New York State Attorney General Andrew Cuomo has announced that computer maker Dell will be paying some $4 million to resolve charged the company engaged in false advertising, deceptive practices, and outright fraud. In addition to paying the penalties, Dell will also have to change its marketing and financing practices.
“Today’s announcement is the final step in ensuring New Yorkers harmed by Dell’s deceptive and illegal business practices are fully compensated,” said Cuomo, in a statement. “Going forward, this deal means that Dell will have to clearly and fully disclose the terms and conditions of their products and services, to avoid this kind of fraud at the consumer’s expense.”

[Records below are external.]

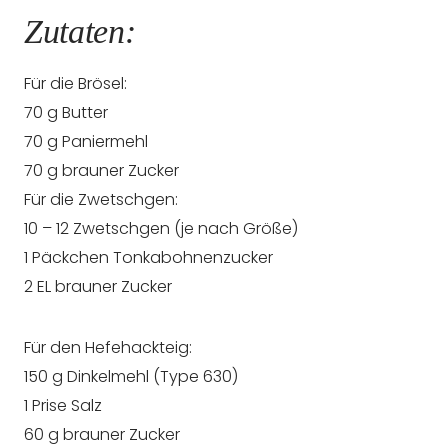
Zutaten:
Für die Brösel:
70 g Butter
70 g Paniermehl
70 g brauner Zucker
Für die Zwetschgen:
10 – 12 Zwetschgen (je nach Größe)
1 Päckchen Tonkabohnenzucker
2 EL brauner Zucker
Für den Hefehackteig:
150 g Dinkelmehl (Type 630)
1 Prise Salz
60 g brauner Zucker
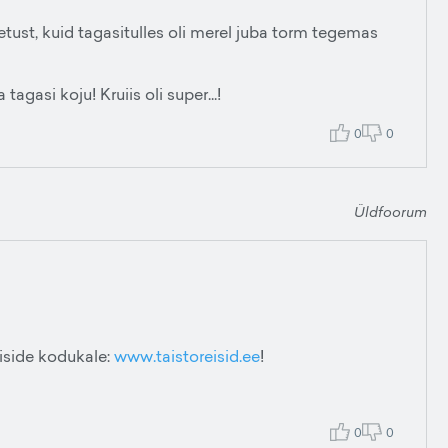
ust, kuid tagasitulles oli merel juba torm tegemas
tagasi koju! Kruiis oli super...!
0
0
Üldfoorum
eiside kodukale:
www.taistoreisid.ee
!
0
0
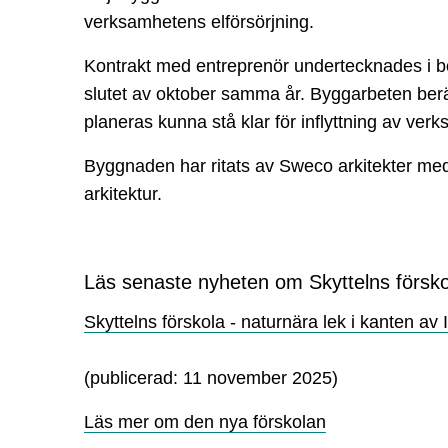
verksamhetens elförsörjning.
Kontrakt med entreprenör undertecknades i b
slutet av oktober samma år. Byggarbeten ber
planeras kunna stå klar för inflyttning av verk
Byggnaden har ritats av Sweco arkitekter med
arkitektur.
Läs senaste nyheten om Skyttelns försko
Skyttelns förskola - naturnära lek i kanten av 
(publicerad: 11 november 2025)
Läs mer om den nya förskolan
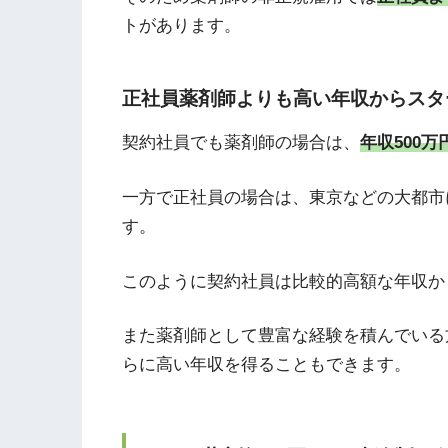
トがあります。
正社員薬剤師よりも高い年収からスタ
契約社員でも薬剤師の場合は、
年収500万
一方で正社員の場合は、東京などの大都市
す。
このように契約社員は比較的高額な年収か
また薬剤師として豊富な経験を積んでいる
らに高い年収を得ることもできます。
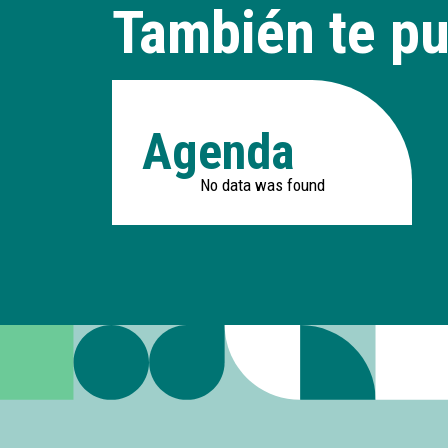
También te pu
Agenda
No data was found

The case goes back to 2007 when Cuomo dues Dell, alleging the company engaged in bait-and-switch advertising tactics to sell its computers, and failed to deliver “expedited” services to customers. In 2008, a judge ruled that Dell had engaged in deceptive advertising by luring customers with promises of “no interest” and “no payment” financing, then rejected the vast majority of applicants—even those with solid credit scores—and instead offered financing with interest rates as high as 30 percent.
As part of the mandated changes, Dell advertisements will have to indicate the estimated percentage of customers who will actually qualify for the promoted financing offers. Consumers purchasing expedited customer service agreements will also have to be informed before paying any money that they might be required to engage in length diagnostic sessions over the phone with Dell customer service reps, and that might include opening up the computer to fiddle with components themselves.